There’s so few of them insured that it doesn’t work. For insurance to work, you have to a have a large pool. Now, there’s fewer than 5,000 farmers insured. That’s very few.

Tell me more about the tourist insurance. What will it cover and when will it be available?

Tourist insurance will cover robbery, and even death.We’re in the process of structuring it.We need to have a lot of participation for it to work. We’re talking with the Costa Rican Tourism Institute (ICT). We want to offer it this year.We have a team working on it, in the negotiation phases. We’re seeing if there’s a wide enough base to do this. We want it to cost $2 or $3, but to do that, we’ll need all of Costa Rica’s 1.7 million tourists who come here each year to pay into the pool. Perhaps it could be included in the tax the Tourism Institute charges tourists.
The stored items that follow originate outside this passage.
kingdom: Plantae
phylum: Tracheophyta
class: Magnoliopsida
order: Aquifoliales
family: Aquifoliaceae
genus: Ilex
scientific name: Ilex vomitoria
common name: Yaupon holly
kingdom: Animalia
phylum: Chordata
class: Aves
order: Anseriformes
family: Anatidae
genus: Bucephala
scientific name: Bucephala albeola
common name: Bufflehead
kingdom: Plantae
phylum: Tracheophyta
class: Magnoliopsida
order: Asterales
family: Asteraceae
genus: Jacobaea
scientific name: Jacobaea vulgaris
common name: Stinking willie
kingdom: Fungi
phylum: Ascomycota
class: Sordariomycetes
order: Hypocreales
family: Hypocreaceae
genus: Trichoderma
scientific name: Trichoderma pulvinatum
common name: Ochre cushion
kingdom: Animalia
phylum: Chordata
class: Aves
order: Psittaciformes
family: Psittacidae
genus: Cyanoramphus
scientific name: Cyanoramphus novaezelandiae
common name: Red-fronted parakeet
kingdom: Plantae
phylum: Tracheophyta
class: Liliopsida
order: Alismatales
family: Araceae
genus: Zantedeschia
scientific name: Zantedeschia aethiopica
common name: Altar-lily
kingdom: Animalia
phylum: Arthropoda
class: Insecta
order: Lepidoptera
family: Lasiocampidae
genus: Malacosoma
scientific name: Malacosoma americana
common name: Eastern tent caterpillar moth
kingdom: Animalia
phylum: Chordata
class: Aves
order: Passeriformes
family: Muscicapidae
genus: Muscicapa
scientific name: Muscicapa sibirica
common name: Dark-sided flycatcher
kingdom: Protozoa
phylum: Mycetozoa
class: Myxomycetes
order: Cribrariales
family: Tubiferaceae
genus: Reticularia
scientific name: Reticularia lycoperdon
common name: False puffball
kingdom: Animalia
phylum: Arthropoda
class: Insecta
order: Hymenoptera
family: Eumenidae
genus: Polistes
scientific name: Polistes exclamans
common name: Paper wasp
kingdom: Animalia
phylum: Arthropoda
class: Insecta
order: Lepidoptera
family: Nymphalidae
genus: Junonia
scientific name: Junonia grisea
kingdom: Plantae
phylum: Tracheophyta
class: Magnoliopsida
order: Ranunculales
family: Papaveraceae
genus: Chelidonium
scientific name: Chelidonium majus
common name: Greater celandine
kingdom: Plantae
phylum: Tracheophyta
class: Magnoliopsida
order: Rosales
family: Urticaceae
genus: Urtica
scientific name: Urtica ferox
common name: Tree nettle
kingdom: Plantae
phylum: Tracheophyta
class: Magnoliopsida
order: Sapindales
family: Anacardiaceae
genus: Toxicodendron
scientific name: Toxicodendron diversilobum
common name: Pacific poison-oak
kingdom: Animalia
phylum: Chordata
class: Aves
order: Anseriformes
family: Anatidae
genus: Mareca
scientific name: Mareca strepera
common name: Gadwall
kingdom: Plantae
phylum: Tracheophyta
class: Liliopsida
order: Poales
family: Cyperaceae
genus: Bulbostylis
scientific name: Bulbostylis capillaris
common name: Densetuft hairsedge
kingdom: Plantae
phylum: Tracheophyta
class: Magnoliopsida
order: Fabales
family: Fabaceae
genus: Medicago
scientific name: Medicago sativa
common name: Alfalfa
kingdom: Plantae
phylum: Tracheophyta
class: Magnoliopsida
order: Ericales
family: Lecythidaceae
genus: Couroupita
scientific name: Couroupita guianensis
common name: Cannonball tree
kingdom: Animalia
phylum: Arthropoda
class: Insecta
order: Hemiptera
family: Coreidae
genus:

Did you directly participate in designing the two bills in the Legislative Assembly that would reform INS and open up the monopoly to private competition?

This administration wants INS to stay, but we want it modernized, restructured, strong and competitive. It was this administration that sent the reform last year to the Legislative Assembly.

What will be the biggest change under the reform?

The biggest change is that it opens up the market to competition. It’s a change of concept, a change of vision to make our clients most important. Our vision will be to expand our alliances with different sectors of the economy. This institution has the technical capacity to compete. It’s a public institution.

If this were a private company, we would have entered the Central American market last year.We’re preparing to enter the Central American market in Guatemala, Honduras, El Salvador, Panama and Nicaragua. But it’s not so easy to implement decisions here. I hope we enter the regional market by 2008. Maybe even this year.

How many INS employees are there and will the restructuring mean layoffs?

We aren’t asking for layoffs. Better yet, we’ll need more people.We want to create a special force to offer life insurance, which will require 300 more employees. We now have 2,700 employees. But 1,200 of them don’t directly work in INS but in hospitals, the health sector and as firefighters. But obviously, if we’re going to enter the Central American market, we’ll need more employees.